HAWAII LEGISLATORS VOTE ON THE BUDGET WITHOUT KNOWING WHAT IS IN IT
News Release from Office of Sen Sam Slom April 9, 2015
HONOLULU— The Hawaii Legislature maintains a practice to vote on a $23 Billion budget without legislators knowing the particulars. Recently, on March 18, 2015, the Hawaii House of Representatives voted on HB500 HD1 (HB500_HD1[1]). At the time, most legislators had not been provided the budget worksheets so they had limited knowledge of where the House finance committee had cut or increased state programs. The budget worksheets, detailing the program cuts and increases were released after the third reading vote, on the night of March 18, 2015. (See House Budget Worksheets[2])
Senator Sam Slom is concerned about this practice and said today,
"It is another example of our state failing to be transparent. It is appalling that members of the legislature are voting on the State Budget and they don't know what is in it. A few keep the power through knowledge of the details and the rest of the members are expected to follow blindly. This is the opposite of transparency. This is an example of our state government excluding Hawaii taxpayers from the decision making process."
Hawaii Revised Statutes §37-65 provides for the governing principles of the state budget. This law states that the budget shall be governed by the following principles, including, but not limited to:
"(1) Planning, programming, budgeting, evaluation, appraisal and reporting shall be by program or groups of programs.
"(2) The state program structure shall be such as will enable meaningful decisions to be made by the governor and legislature at all levels of the structure. At its lowest level, it shall display those programs which are the simplest units of activities, about which resource allocation decisions are to be made by the governor and the legislature."
Senator Slom followed up, stating,
"I do not believe the governing principles of the budgeting process are being followed by our Legislature. It should not be a partisan issue. In order to make meaningful decisions, each legislator should know the details of where the state intends to spend the tax dollars, and where the state cuts programs and positions. I think it is time for the Legislature to include the people in decisions and let the people know, before a third reading vote on the floor, what the people's tax money is going to be spent on over the next two years.
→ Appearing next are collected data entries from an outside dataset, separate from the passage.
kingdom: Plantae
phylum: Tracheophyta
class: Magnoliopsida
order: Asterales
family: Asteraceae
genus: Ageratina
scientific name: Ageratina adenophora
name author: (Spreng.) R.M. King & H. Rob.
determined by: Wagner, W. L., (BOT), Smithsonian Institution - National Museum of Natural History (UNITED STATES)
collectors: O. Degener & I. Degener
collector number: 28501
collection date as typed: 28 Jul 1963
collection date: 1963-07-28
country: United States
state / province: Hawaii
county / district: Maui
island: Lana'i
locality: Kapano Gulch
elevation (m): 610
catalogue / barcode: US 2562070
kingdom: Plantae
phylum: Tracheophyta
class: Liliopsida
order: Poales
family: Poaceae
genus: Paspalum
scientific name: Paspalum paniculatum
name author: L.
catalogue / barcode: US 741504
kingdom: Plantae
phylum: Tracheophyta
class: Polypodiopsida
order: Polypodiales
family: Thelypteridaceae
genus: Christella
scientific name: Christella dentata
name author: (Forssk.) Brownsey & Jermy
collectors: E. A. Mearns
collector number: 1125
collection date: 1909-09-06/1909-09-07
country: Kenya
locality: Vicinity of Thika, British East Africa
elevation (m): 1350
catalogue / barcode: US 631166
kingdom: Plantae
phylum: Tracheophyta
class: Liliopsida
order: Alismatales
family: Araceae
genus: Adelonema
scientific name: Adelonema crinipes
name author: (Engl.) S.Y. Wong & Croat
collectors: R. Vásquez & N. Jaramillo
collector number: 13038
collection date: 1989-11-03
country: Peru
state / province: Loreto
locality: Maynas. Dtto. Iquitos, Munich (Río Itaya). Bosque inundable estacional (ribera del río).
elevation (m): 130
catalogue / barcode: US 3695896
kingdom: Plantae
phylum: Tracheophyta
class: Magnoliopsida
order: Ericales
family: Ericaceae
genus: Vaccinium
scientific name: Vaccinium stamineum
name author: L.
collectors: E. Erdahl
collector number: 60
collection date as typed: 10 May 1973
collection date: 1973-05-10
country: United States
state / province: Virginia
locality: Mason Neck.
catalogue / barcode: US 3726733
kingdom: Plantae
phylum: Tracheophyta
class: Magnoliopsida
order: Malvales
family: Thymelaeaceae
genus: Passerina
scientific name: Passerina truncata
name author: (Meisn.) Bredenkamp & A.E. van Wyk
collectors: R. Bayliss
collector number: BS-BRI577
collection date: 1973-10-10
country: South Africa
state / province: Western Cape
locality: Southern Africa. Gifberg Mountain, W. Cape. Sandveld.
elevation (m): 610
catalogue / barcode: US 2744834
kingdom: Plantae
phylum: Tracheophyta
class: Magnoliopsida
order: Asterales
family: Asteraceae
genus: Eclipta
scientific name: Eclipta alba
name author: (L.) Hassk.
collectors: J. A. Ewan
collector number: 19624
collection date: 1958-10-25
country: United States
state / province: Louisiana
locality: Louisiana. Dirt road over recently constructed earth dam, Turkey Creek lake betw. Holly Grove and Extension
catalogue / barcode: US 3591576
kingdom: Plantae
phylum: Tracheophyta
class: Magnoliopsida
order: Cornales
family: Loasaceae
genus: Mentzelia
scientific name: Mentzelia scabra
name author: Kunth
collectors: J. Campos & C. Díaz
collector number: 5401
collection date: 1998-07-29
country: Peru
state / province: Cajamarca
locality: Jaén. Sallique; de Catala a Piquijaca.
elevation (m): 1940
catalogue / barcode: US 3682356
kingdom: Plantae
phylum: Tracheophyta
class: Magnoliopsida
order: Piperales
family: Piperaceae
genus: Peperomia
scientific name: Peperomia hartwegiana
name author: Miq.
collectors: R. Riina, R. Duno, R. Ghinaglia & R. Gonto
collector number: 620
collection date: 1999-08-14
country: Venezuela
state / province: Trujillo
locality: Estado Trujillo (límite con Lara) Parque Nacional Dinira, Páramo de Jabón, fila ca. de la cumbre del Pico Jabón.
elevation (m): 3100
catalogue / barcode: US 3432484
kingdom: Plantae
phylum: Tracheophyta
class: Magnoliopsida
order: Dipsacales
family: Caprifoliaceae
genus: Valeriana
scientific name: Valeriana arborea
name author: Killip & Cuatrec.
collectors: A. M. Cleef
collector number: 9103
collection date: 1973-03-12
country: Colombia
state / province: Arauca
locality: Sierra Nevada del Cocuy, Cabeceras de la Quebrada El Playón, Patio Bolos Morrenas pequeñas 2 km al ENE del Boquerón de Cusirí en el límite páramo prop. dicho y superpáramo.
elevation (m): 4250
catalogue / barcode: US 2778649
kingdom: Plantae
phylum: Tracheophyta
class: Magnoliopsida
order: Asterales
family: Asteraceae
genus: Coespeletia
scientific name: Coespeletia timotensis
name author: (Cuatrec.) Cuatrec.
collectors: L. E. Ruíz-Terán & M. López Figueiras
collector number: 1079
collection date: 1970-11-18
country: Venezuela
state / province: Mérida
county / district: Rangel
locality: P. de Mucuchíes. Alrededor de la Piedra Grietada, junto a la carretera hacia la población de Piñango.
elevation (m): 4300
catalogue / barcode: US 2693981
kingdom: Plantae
That way, the people of Hawaii retain their constitutional power and have a say in their government."
House standing committee report 911 (HCSR911[3]) stated only the following on the contents of HB500 HD1:
"Your Committee on Finance has amended this budget to appropriate:
FY 2016 FY 2017
General Funds $6,503,532,599 $6,786,347,598
All Means of Financing $12,660,768,592 $13,121,907,502"
The HB500 HD1 shows only the aggregate dollar amounts.
After the third reading vote on March 18, the budget is now in the Senate. The Ways and Means committee sat last Sunday, March 29, 2015. No staff, other than the Ways and Means staff and the committee members, were permitted into the meeting this year. No committee member is permitted to remove the budget worksheets from the meeting. To date, SD1 has not been released and it is expected that it will be decked along with a bulk filing deadline of bills later this week. Senator Slom added,
"It is also expected that the budget worksheets will not be released until after the vote on the Senate draft of the budget, unless the people of Hawaii start demanding otherwise."
Details of the differences between the state budgets can be found at the Hawaii Open Budget Initiative website at www.hawaiiopenbudget.com, a non-partisan financial and budget data website.